All this supports the contention that whatever happens to the $700bn bailout, things are going to get more difficult still before they get better. The pain in the real economy is in any case yet to come. Fast rising unemployment now looks a done deal. As for the crisis in financial markets, it remains impossible to tell how things will play out.

Certainly, a lot more needs to happen before we can be confident of things being on the mend. Europe and Britain must quickly start cutting interest rates. In Britain, the special liquidity scheme needs to be reformed to make it easier and faster for banks to access its liquidity. Similar "bad bank" arrangements to those proposed for the US, allowing banks to sell their illiquid assets to the taxpayer, may have to be established in Europe. There may, regrettably, also need to be a lot more banking consolidation.

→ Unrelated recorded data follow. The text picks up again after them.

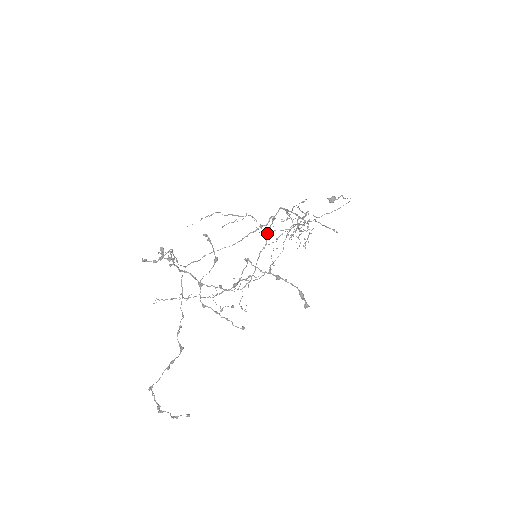
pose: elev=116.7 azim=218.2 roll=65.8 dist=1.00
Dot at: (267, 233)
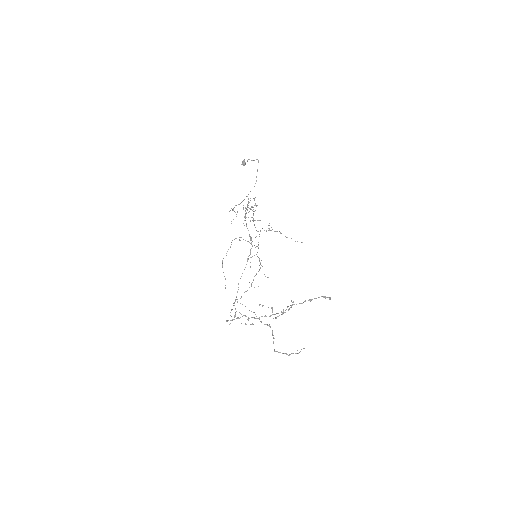
Dot at: occluded
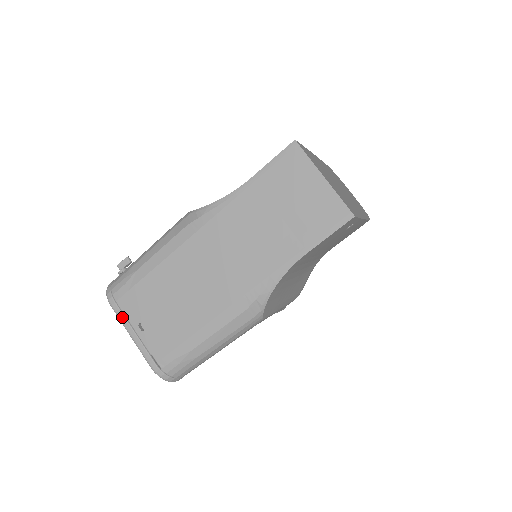
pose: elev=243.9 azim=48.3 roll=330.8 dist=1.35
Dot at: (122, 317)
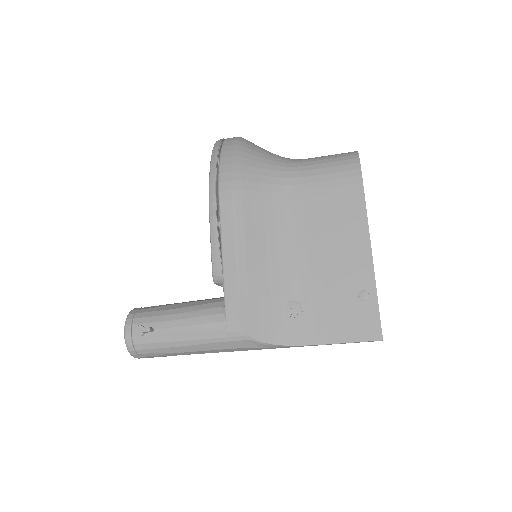
Dot at: occluded
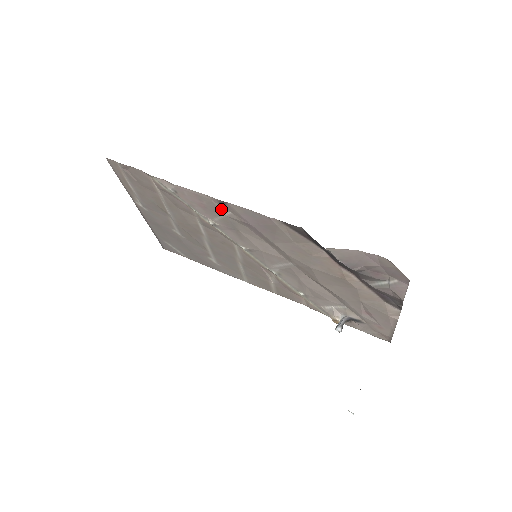
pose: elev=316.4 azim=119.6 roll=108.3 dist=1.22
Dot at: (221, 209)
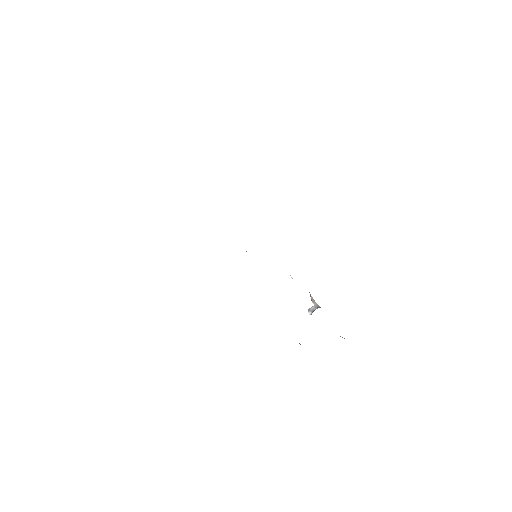
Dot at: occluded
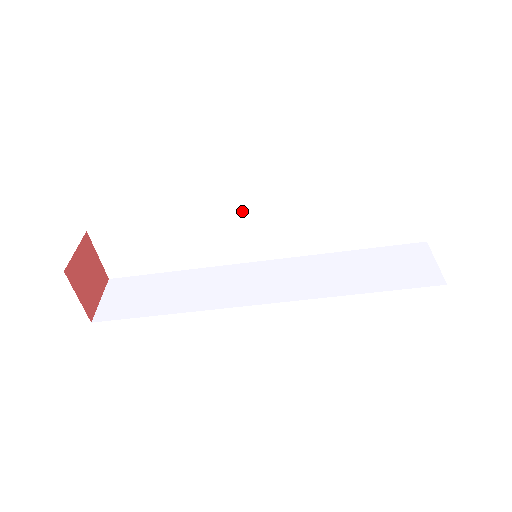
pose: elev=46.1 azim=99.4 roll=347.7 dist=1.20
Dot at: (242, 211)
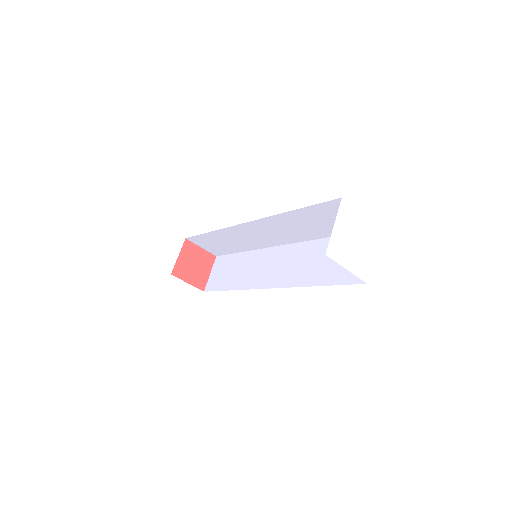
Dot at: (242, 224)
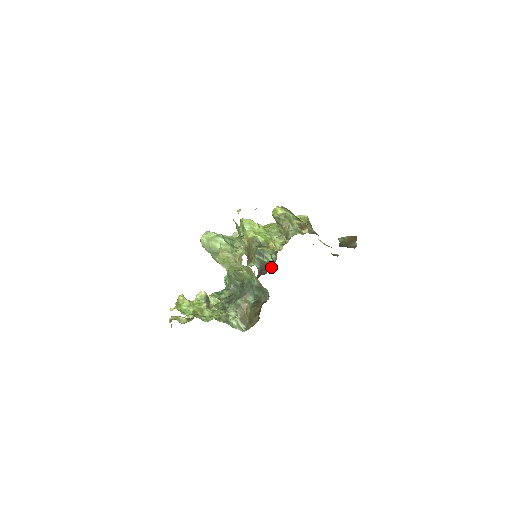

The way things are going, the Lloyds TSB merger with HBOS could be just the hors d'oeuvre. Royal Bank of Scotland, owner of National Westminster Bank, found its share price again under sustained attack yesterday. This wasn't just because of its entanglement with ABN Amro, an ill-judged takeover which has already helped sink Belgium's Fortis; it was also because of concern over funding. RBS is quite heavily dependent on short-term, wholesale funding.

Like HBOS, RBS is too big to be allowed to fail. With so many tentacles in the UK economy, such an event is unthinkable. A nuclear winter of economic hardship would follow. But even more so than HBOS, RBS is also too big to nationalise. If the worst came to the worst, it would have to be taken over. The only British-based bank capable of doing so would be HSBC. Is such an outcome even remotely conceivable? In these markets, anything is possible.